Mir ist um die Zukunft des Harzes überhaupt nicht bange.

(Gansäuer [CDU]: Nach Ihrer Rede schon! - Gegenruf von Watermann [SPD]: Nur wenn Herr Gansäuer im Harz das Sagen hat! - Unruhe - Glo- cke der Präsidentin)

Der Harz hat ein ausreichendes Angebot an Betten, aber es war tatsächlich ein Minus im gehobenen Bereich zu verzeichnen. Daher ist auch die Hotelförderung nicht verkehrt angesetzt. In Braunlage ist z. B. jüngst ein Fünf-Sterne-Haus entstanden. In Braunlage sind neue Wintersporteinrichtungen - die neue Schanze - entstanden. Es gibt die moderne Biathlon-Anlage auf dem Sonnenberg. Es ist ein ausreichendes wintersportliches Angebot vorhanden. Das Problem ist allerdings, dass wir 100 Tage Schnee im Winter und 200 Tage Sonne im Sommer benötigen; der Rest des Jahres kann ja schlecht sein. Dann wären alle Probleme des Harzes gelöst. Aber bitte schön, meine Damen und Herren, dieses Problem kann nicht die Landesregierung lösen.

(Beifall bei der SPD)

Meine Damen und Herren, Sie haben in Ihrer Großen Anfrage den Schutz der Natur und die Förderung des Tourismus angesprochen. Was ist denn mit der Einrichtung des Nationalparks Harz passiert? Das ist doch ein riesiger Imageträger für das Gebirge. Wir haben doch jüngst mit der Verabschiedung des Nationalparkgesetzes noch einmal bestätigt, dass wir das gemeinsam wollen. Das ist natürlich auch eine Förderung des Tourismus. Dies ist ja nicht nur im Nationalpark Harz geschehen. Die niedersächsischen Forstämter z. B. haben sich ja auch der Sache angeschlossen und bieten ihrerseits im Rahmen ihrer Öffentlichkeitsarbeit Programme für die Besucher, für die Touristen an. Insofern ist alles auf dem richtigen Weg.

(Beifall bei der SPD)

Die Niedersächsische Landesregierung hat mit dem 50-Millionen-Programm dazu beigetragen, die Kommunen zu entschulden, die nun einmal, weil sie keine industrielle Basis haben, gar nicht besser dastehen können. Das Geld ist doch nicht versickert. So wurde es in Braunlage z. B. dazu benutzt, ein Kurhaus abzureißen, um auf Dauer die Kosten der Gemeinde zu drücken. Das sind doch sinnvolle Anwendungen.

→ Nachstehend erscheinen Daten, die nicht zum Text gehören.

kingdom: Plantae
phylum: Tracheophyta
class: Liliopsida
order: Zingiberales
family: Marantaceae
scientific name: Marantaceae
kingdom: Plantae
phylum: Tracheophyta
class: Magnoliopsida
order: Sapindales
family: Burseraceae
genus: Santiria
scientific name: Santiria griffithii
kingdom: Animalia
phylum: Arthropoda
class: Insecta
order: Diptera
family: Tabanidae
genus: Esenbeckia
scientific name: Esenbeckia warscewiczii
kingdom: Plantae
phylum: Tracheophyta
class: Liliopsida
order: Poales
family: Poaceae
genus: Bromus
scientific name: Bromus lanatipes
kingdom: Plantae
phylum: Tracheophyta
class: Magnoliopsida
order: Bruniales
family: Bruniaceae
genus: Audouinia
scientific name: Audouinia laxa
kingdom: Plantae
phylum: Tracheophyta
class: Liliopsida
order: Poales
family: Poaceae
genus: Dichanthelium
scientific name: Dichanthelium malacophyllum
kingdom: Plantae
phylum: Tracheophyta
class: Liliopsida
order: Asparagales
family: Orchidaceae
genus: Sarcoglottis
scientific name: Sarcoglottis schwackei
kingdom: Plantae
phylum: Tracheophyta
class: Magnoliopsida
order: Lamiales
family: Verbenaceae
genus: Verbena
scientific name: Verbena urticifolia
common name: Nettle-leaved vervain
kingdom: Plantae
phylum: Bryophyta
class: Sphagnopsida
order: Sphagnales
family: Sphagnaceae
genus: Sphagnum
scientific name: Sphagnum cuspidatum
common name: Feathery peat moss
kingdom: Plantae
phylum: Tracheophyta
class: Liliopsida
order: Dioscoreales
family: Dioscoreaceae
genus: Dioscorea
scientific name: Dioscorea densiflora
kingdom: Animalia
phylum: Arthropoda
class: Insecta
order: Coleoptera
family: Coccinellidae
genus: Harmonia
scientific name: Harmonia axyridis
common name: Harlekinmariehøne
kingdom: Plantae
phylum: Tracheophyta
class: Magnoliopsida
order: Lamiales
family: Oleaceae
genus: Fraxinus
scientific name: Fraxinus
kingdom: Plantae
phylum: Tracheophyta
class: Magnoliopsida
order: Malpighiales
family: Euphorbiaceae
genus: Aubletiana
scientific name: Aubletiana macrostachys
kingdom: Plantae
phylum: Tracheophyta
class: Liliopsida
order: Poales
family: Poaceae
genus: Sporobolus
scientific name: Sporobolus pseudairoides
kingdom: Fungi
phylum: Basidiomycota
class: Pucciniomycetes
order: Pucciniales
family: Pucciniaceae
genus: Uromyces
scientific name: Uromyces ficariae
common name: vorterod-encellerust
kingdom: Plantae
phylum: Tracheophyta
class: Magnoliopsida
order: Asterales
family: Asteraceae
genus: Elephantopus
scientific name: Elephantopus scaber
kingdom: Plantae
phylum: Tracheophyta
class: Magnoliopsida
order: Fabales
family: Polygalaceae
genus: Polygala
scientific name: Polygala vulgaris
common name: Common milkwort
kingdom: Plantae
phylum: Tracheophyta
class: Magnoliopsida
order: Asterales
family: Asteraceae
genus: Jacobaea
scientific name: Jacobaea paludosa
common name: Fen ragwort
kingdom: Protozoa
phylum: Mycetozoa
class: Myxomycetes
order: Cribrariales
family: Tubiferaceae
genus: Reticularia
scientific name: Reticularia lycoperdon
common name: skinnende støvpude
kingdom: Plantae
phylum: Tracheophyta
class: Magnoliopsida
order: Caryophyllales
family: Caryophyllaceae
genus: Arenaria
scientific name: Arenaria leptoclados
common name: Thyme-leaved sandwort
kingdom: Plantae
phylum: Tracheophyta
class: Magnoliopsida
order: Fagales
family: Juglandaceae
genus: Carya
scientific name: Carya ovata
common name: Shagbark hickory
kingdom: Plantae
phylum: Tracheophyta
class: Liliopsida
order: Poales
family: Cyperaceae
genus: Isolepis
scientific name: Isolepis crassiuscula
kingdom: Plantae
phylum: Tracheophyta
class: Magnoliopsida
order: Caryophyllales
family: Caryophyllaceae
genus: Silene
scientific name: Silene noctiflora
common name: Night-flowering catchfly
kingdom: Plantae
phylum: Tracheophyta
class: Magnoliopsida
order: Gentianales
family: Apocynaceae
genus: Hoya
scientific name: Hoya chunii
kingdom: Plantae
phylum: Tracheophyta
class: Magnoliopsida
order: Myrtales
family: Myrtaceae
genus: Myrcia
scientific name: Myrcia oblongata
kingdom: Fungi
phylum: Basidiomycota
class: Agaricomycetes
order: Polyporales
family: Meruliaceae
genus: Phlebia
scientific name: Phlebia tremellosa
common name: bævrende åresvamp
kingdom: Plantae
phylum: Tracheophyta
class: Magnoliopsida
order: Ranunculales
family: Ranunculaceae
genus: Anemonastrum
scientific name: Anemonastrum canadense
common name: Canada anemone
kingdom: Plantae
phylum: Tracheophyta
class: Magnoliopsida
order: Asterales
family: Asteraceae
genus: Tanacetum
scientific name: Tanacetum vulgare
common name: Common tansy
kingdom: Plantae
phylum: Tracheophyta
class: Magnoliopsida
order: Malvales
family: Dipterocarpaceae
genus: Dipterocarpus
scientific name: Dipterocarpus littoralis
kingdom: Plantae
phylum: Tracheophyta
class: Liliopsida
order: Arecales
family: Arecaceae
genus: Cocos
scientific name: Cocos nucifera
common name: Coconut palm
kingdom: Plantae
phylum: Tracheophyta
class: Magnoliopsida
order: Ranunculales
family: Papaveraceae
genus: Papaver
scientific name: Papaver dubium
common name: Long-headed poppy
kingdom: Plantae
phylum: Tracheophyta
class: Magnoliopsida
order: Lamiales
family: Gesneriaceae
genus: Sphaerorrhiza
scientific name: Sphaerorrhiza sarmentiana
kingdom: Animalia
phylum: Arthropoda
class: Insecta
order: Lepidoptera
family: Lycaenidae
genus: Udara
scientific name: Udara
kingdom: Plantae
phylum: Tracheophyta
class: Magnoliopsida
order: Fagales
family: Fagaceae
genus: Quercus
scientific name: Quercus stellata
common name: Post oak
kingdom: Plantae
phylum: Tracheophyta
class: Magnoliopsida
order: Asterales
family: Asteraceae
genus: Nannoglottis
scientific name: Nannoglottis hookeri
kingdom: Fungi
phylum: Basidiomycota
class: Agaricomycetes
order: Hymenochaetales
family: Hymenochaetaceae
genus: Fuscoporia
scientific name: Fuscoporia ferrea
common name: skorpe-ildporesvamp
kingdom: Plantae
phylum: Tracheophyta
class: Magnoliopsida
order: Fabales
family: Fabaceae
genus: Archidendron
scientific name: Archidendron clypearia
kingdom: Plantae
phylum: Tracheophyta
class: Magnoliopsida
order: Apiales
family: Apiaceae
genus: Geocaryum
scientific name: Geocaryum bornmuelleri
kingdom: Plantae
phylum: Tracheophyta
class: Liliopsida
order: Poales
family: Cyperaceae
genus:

(Dr. Stratmann [CDU]: Und wie ist das mit Bad Grund?)

- Bad Grund befindet sich auf einem guten Weg, denn es restrukturiert sich langsam. Ich habe ja bereits gesagt, dass sich der Tourismus mehr in die Mitte des Harzes hinein, in die hohen Regionen, in den Bereich Wurmberg und Brocken verlagert hat. Das ist leider nicht zu ändern. Aber Bad Grund wird einen Weg finden, seine vorhandene Infrastruktur für neue Aufgaben zu nutzen. Bad Grund ist insofern auf einem guten Weg. Wir werden die Resultate bald sehen.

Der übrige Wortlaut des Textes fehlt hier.